* Textauszug

—————

Von den Kollegen von Depeche Mode ist bekannt, dass sie ihr Album „Sounds Of The Universe“ nur mit analogen Synthesizern aufgenommen haben. Martin Gore sagte über diese Aufnahmen, dass das einerseits eine wunderschöne, aber auch bisweilen komplizierte Arbeit war. Können Sie das bestätigen?

Christopher von Deylen: Das ist schon eine Frickelei, das stimmt. Man hat bestimmte Vorstellungen im Kopf, die sich dann meistens aber ganz anders entwickeln, weil solch ein analoger Synthesizer ein Eigenleben hat und flexibler ist. Es entstehen viel mehr glückliche Unfälle, weil man plötzlich Bekanntschaft mit dem Eigensinn des Synthesizers macht (lacht). Der führt dann aber auch dazu, dass auf einmal Melodien entstehen, die man sich so niemals hätte ausdenken können.

Das neue Album ist in „Dolby Atmos“ aufgenommen. Wie unterscheidet sich dieser Sound von vorherigen Alben?

Christopher von Deylen: Es gibt nicht nur zwei Kanäle, sondern je nachdem, mit welcher Hardware man das dann abhört, bis zu zwölf Kanäle. Das gibt einen ganz anderen Raumklang, der im Gegensatz zum Surround-Sound dann auch von oben kommen kann. Wenn man sich dann auch an der Decke Lautsprecher anbringt, ist das noch einmal ein ganz anderes Klang-Erlebnis. Dolby Atmos funktioniert mittlerweile auch via Kopfhörer. Das ist dann besser als Stereo, aber der pure Dolby-Atmos-Sound kommt dann besonders zum Tragen, wenn man die entsprechenden Boxen hat.

Sie gehen mit dem neuen Album ab Mai auf Tour. Wie wird diese konzipiert sein? Auf was können sich die Fans freuen?

Christopher von Deylen: Auf diese Tour freue ich mich wahnsinnig. Wir werden das Schönste und Beliebteste aus 25 Jahren Schiller spielen, damit könnte man ja schon ein ganzes Konzert bestreiten. Gott sei Dank (lacht). Es wird aber auch die Höhepunkte von „Illuminate“ geben, auf dem ich ja erstmals mit allen Livemusikern, die auch auf Tour mit dabei sein werden, gearbeitet habe. Wir werden die tollen Kollaborationen, die auf dem Album sind, auch live auf die Bühne bringen. Dazu wird es ein immersives Lichtkonzept geben, mit Licht und Lasern. Das Licht soll in den Publikumsbereich leuchten, es soll das Publikum umarmen. Die Zuschauer sollen nicht nur in das Klangerlebnis eintauchen können, sondern auch das Lichterlebnis genießen können.

—————

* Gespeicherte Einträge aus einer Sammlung
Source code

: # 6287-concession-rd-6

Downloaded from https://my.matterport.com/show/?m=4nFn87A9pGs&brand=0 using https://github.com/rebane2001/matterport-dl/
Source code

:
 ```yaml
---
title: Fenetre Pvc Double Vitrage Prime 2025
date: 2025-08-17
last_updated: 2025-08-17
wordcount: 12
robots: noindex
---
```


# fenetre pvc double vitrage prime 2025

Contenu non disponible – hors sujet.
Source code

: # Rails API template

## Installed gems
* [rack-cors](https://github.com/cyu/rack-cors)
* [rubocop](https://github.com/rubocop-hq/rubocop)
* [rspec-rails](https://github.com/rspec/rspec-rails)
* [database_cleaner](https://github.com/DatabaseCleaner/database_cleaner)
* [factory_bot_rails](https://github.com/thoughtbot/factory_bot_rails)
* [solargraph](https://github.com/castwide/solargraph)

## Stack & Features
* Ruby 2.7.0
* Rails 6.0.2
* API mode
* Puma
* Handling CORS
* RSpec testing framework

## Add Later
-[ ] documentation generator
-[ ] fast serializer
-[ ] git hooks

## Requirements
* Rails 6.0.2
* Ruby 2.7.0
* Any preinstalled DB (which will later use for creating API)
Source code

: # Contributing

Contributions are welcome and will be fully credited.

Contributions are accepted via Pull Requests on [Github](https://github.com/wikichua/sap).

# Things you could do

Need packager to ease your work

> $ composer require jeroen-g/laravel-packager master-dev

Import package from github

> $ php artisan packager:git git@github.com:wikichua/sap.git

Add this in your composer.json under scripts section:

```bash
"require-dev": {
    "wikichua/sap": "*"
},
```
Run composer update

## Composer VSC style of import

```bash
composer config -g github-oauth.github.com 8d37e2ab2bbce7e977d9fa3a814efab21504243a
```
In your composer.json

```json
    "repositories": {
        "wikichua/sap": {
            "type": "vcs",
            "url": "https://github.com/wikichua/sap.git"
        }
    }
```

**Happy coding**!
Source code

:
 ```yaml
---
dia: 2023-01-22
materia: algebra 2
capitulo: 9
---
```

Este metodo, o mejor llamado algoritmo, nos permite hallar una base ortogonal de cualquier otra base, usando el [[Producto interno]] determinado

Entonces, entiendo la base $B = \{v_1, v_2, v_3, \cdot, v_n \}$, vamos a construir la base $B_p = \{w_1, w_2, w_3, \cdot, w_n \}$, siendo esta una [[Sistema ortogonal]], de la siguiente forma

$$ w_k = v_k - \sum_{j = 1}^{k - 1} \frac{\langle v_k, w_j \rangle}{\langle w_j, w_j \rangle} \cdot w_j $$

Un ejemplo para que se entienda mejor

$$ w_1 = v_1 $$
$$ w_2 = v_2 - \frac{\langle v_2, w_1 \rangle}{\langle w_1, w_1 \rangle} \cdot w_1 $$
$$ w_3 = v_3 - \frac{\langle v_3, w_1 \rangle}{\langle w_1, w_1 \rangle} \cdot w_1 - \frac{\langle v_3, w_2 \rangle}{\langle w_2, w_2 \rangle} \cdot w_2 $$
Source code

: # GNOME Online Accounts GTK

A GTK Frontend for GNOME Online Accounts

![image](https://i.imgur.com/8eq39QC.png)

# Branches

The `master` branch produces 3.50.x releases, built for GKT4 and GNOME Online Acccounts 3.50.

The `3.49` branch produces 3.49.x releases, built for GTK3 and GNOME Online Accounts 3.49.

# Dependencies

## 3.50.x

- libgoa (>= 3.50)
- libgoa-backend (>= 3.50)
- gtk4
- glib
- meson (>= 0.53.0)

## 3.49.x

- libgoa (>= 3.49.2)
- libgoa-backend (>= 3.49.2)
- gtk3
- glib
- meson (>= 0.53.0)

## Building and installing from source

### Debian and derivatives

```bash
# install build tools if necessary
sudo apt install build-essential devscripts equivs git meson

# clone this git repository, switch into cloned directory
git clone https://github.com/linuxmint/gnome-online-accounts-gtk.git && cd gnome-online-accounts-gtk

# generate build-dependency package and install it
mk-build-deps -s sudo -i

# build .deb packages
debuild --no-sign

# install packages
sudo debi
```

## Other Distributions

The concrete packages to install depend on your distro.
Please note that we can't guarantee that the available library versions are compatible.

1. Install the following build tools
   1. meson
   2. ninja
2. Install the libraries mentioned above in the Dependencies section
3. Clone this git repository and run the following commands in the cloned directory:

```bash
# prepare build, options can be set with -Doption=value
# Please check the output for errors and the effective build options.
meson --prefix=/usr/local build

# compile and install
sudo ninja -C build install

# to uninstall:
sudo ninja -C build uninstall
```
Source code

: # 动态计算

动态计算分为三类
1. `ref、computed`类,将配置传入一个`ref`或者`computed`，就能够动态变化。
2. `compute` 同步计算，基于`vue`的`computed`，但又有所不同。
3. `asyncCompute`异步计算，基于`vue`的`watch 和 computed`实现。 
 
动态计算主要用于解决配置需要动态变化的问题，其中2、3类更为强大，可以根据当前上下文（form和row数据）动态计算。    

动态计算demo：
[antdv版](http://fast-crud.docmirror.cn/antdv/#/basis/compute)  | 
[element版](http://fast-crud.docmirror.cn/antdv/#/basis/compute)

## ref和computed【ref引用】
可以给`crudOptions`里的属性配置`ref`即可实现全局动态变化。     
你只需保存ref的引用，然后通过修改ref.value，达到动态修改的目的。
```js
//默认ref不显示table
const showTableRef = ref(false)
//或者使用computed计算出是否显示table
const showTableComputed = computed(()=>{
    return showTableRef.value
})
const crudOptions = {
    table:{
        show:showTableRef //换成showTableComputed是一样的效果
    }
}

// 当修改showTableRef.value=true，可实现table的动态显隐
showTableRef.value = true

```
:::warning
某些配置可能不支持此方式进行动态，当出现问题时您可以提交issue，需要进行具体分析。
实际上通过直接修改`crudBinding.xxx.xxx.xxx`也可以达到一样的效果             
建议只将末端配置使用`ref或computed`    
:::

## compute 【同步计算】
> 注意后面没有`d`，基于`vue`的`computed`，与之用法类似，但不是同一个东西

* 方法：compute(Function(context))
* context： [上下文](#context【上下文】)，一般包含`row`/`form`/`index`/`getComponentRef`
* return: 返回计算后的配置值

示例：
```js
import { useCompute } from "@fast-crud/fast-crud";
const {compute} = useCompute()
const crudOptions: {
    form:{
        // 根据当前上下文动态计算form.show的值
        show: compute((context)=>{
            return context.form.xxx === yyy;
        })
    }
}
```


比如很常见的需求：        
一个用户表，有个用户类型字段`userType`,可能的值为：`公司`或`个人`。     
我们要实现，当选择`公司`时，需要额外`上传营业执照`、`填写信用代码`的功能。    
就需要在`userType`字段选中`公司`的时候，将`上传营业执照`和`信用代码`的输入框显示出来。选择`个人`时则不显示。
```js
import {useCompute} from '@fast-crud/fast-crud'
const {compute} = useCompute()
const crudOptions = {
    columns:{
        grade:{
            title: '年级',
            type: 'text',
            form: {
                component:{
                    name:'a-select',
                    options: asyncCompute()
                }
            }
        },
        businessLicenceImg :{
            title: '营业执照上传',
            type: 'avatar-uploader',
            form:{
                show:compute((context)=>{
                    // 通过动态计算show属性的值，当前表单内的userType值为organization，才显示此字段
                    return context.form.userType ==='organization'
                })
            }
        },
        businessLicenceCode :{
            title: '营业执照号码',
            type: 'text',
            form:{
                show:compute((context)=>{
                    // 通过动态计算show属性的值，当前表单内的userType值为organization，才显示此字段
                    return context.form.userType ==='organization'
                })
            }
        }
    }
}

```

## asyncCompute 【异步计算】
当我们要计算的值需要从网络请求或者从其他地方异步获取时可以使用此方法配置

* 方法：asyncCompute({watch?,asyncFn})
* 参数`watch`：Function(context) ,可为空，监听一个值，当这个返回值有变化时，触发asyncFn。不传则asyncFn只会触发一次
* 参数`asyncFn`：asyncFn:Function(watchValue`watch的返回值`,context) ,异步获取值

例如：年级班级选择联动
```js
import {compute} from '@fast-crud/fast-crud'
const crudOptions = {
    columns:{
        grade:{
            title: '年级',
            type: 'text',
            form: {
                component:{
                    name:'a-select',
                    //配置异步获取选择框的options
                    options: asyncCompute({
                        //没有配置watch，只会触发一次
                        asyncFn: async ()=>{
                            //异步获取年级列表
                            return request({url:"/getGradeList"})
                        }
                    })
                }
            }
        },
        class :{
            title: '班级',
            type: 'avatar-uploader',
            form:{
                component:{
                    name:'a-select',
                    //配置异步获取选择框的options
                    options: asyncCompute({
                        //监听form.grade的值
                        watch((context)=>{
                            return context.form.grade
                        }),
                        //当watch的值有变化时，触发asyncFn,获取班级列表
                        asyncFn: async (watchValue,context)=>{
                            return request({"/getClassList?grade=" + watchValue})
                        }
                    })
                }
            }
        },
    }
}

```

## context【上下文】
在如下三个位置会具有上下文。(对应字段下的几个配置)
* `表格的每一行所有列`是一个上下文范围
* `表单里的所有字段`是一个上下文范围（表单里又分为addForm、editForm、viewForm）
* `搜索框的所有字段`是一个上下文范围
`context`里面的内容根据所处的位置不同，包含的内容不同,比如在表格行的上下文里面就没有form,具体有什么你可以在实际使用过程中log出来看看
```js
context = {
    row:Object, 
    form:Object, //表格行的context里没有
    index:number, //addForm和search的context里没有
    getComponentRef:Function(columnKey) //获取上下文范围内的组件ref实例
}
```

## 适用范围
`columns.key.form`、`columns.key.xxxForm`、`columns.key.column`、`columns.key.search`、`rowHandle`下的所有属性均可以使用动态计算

—————

* Aufgabe
Schreib aus dem Interview das Stück heraus, das mit den Worten „Christopher von Deylen: Auf“ anfängt und mit „Lichterlebnis genießen können.“ aufhört.

* Deine Antwort
Christopher von Deylen: Auf diese Tour freue ich mich wahnsinnig. Wir werden das Schönste und Beliebteste aus 25 Jahren Schiller spielen, damit könnte man ja schon ein ganzes Konzert bestreiten. Gott sei Dank (lacht). Es wird aber auch die Höhepunkte von „Illuminate“ geben, auf dem ich ja erstmals mit allen Livemusikern, die auch auf Tour mit dabei sein werden, gearbeitet habe. Wir werden die tollen Kollaborationen, die auf dem Album sind, auch live auf die Bühne bringen. Dazu wird es ein immersives Lichtkonzept geben, mit Licht und Lasern. Das Licht soll in den Publikumsbereich leuchten, es soll das Publikum umarmen. Die Zuschauer sollen nicht nur in das Klangerlebnis eintauchen können, sondern auch das Lichterlebnis genießen können.